引退セレモニーの翌年、リトルリーグに入団した。オヤジから野球をやるように言われたことは一度もなかった。野球は大好きで、大リーグの映像まで見ていた。好きだったのはレッズの強肩強打の捕手、ジョニー・ベンチ。オヤジがそろえてくれたプロテクターやレガーズを着けたまま寝たこともあった。
ただ野球をやりたかったから始めただけなのに、自分だけが特別扱いされていると感じることが多かった。背番号は巨人の監督に就任したオヤジと同じ90番で、ポジションは3番でサード。飛び抜けて上手ではなかったから、友達も不満に思っている。小学4年生には残酷な状況だった。
知らない大人に家族のことを聞かれることも嫌だった。偉大な父親を目指す息子の姿は格好のネタだったのだろうが、子供には理解できない。「お父さんに何か教えてもらった?」なんて質問されると、家に土足で上がられたような気分になった。
報道陣が近づいてきた途端、さっきまで話していた友達やチームメートが周囲からサーッといなくなる。
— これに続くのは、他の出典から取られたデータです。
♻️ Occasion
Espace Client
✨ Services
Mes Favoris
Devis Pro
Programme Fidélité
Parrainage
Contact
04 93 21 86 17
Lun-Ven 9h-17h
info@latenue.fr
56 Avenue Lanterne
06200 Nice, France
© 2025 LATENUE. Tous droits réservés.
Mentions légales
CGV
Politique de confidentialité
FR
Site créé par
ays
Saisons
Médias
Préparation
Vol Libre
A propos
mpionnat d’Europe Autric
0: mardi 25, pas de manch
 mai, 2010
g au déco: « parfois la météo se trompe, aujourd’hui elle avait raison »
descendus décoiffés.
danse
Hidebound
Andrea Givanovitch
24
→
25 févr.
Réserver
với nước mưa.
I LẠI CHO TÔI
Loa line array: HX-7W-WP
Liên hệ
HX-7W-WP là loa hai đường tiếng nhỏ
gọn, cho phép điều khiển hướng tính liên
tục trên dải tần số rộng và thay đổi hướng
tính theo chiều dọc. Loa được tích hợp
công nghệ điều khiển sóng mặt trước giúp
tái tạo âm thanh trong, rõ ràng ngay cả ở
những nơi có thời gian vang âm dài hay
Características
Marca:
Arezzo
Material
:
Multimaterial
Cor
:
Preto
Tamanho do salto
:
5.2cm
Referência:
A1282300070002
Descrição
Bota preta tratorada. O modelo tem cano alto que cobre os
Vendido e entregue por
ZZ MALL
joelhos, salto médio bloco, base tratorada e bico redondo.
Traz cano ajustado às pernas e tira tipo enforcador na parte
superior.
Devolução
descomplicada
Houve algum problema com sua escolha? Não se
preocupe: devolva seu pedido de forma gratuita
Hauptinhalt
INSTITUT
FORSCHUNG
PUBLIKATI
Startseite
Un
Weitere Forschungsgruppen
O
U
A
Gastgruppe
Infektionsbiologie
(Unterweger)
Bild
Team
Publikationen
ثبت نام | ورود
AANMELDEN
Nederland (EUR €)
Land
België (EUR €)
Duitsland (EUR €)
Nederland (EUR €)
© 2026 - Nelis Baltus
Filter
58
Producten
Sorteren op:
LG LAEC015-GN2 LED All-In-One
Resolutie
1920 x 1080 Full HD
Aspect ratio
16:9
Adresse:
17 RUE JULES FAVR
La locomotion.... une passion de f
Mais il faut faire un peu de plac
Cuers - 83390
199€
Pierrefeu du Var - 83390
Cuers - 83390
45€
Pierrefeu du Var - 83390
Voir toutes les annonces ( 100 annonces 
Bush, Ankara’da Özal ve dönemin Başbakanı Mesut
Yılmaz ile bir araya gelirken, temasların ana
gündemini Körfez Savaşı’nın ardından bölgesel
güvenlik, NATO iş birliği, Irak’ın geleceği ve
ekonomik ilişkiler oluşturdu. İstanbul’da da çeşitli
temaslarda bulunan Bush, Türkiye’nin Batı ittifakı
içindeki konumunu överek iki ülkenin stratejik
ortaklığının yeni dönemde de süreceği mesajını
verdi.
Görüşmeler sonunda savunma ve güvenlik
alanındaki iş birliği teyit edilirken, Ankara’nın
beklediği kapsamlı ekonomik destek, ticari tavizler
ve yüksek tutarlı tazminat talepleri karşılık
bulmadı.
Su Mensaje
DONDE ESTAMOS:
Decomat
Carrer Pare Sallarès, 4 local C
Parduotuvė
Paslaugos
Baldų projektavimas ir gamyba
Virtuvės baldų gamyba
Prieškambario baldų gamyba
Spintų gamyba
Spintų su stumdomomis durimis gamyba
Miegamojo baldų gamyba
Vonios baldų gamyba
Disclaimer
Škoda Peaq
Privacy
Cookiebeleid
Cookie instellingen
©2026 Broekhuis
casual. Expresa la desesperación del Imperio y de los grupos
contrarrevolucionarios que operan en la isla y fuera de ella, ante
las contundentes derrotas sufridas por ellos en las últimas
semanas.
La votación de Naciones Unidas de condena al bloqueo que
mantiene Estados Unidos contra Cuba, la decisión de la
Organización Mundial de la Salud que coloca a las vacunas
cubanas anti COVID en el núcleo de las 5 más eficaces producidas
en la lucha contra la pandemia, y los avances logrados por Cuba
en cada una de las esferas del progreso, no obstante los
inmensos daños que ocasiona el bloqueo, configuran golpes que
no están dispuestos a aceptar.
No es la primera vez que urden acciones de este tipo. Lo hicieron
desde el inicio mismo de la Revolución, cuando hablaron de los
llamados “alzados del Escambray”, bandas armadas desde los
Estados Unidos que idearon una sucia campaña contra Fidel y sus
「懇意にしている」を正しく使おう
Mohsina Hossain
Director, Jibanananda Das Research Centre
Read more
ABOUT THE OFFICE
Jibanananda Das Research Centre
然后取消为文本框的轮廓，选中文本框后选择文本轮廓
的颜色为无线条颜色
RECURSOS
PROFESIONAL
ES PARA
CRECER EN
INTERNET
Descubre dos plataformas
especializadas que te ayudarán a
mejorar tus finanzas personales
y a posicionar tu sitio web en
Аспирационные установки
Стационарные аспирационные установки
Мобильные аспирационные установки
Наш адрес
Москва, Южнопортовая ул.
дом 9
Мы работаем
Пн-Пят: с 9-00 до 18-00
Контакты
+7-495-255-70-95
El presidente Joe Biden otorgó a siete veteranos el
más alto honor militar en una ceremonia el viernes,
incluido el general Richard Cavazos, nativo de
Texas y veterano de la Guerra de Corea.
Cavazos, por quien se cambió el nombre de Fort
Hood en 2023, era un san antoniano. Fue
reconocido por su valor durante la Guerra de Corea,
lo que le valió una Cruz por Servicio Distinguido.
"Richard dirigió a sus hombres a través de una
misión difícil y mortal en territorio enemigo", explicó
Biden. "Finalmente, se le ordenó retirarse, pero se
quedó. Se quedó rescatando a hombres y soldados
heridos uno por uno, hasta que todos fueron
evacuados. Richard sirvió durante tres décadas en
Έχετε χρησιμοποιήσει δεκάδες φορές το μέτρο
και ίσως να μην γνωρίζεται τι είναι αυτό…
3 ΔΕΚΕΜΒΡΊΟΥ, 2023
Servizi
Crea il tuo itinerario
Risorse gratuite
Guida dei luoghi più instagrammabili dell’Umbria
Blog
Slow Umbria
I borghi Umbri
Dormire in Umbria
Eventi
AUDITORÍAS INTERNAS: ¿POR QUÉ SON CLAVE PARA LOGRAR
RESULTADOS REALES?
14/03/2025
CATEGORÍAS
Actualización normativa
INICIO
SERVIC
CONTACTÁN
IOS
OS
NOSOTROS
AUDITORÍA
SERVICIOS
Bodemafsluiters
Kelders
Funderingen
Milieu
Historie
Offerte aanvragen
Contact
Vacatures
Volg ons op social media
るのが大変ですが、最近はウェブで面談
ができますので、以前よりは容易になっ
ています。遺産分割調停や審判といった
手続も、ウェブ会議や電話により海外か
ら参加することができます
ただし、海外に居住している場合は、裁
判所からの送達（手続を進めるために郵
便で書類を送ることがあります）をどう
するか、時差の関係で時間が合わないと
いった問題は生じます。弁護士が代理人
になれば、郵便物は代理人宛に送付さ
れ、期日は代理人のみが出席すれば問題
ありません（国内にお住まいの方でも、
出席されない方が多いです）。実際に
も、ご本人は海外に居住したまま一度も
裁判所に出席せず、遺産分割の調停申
あの寂しさは、経験した人間でなければ分からない。「このままだと野球を嫌いになる。野球をやめれば、このすべては終わる」とまで思い詰め、1年ほどでやめてしまった。
それから4年ほど野球から離れたものの、再開する予感はあった。「プロ野球選手になりたい」という夢までは捨てていなかったからだ。